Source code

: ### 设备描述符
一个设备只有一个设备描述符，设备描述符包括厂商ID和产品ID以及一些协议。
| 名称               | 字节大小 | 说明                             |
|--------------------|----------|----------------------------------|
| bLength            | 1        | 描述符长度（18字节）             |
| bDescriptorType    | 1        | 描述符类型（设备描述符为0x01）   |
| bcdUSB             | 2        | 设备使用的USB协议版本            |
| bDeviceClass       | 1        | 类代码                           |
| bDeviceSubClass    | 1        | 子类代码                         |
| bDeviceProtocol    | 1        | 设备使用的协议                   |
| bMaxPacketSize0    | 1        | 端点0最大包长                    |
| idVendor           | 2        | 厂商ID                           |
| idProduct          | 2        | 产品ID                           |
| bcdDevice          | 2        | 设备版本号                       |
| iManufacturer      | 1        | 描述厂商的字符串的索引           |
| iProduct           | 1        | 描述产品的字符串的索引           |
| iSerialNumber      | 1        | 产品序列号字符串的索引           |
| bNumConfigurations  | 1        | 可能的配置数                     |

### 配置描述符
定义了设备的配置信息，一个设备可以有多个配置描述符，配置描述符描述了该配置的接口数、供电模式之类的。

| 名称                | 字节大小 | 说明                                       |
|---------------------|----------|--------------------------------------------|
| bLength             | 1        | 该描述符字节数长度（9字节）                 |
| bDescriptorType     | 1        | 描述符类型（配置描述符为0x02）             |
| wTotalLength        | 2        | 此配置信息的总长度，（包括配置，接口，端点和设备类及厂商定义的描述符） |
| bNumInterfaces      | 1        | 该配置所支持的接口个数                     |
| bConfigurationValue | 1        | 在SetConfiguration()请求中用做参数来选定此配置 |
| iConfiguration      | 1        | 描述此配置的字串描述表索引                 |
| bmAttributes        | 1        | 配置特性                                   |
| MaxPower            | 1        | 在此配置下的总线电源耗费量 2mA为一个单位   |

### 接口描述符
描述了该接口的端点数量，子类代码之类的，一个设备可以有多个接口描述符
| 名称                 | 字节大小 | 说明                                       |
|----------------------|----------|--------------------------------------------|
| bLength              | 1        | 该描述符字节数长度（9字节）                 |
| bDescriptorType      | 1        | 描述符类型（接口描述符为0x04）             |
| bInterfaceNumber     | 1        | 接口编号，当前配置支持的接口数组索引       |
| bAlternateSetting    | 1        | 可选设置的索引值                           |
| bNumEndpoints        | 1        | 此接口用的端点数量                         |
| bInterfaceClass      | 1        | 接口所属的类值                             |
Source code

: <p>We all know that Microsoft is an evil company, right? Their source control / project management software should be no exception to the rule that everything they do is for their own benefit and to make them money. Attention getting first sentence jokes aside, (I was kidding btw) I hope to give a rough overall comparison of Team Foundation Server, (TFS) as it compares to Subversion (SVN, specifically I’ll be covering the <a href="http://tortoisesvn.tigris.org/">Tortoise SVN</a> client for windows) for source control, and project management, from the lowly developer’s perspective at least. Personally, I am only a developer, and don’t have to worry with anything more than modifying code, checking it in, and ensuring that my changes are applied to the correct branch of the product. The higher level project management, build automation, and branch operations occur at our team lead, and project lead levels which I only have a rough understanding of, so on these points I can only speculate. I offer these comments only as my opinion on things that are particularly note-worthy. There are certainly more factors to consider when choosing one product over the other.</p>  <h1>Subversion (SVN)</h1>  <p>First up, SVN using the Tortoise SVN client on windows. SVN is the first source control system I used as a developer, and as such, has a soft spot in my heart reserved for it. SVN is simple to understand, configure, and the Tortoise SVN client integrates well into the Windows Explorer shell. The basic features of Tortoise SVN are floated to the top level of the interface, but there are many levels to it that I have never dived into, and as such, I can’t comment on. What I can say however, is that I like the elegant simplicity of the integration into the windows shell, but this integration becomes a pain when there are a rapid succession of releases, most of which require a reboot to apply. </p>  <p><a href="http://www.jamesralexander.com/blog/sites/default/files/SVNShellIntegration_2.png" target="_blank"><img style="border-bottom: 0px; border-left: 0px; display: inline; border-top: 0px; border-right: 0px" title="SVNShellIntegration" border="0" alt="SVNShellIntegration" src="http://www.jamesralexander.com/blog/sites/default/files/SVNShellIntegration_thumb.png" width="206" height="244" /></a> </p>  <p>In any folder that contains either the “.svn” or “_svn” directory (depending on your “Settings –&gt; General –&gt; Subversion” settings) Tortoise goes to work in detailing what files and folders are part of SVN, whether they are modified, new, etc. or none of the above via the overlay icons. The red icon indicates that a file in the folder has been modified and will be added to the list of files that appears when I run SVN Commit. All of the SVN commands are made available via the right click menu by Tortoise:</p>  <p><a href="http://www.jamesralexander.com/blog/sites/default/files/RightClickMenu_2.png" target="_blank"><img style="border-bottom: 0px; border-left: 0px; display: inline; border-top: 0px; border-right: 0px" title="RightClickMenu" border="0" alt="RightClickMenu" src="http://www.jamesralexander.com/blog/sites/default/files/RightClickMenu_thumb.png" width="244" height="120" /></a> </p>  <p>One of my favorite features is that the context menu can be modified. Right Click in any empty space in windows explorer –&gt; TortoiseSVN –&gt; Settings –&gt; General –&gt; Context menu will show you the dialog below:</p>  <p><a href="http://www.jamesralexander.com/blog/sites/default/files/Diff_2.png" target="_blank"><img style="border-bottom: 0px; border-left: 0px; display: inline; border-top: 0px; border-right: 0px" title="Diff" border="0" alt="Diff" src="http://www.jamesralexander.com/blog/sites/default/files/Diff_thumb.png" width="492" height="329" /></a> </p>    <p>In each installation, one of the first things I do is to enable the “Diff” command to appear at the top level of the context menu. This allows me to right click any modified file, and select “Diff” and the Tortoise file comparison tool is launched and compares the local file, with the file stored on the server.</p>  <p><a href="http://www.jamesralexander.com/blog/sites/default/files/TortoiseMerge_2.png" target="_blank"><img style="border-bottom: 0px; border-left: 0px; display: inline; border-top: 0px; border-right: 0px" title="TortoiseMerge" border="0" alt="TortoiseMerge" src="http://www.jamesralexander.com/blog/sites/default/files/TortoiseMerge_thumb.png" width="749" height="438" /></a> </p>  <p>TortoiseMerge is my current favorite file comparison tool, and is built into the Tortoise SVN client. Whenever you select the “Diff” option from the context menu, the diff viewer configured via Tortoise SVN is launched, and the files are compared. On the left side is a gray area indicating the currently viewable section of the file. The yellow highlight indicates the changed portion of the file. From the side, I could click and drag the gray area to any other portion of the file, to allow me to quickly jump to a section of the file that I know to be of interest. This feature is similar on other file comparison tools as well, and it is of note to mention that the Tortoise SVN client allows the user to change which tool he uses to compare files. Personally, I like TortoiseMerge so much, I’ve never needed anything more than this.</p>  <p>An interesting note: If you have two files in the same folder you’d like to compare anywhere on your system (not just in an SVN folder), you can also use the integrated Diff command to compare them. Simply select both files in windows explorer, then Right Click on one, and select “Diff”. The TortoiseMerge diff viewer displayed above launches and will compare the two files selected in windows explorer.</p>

*Your goal*. The answer is each line in which the word "bDescriptorType" occurs, copied from the material above.

*Result*.
| bDescriptorType    | 1        | 描述符类型（设备描述符为0x01）   |
| bDescriptorType     | 1        | 描述符类型（配置描述符为0x02）             |
| bDescriptorType      | 1        | 描述符类型（接口描述符为0x04）             |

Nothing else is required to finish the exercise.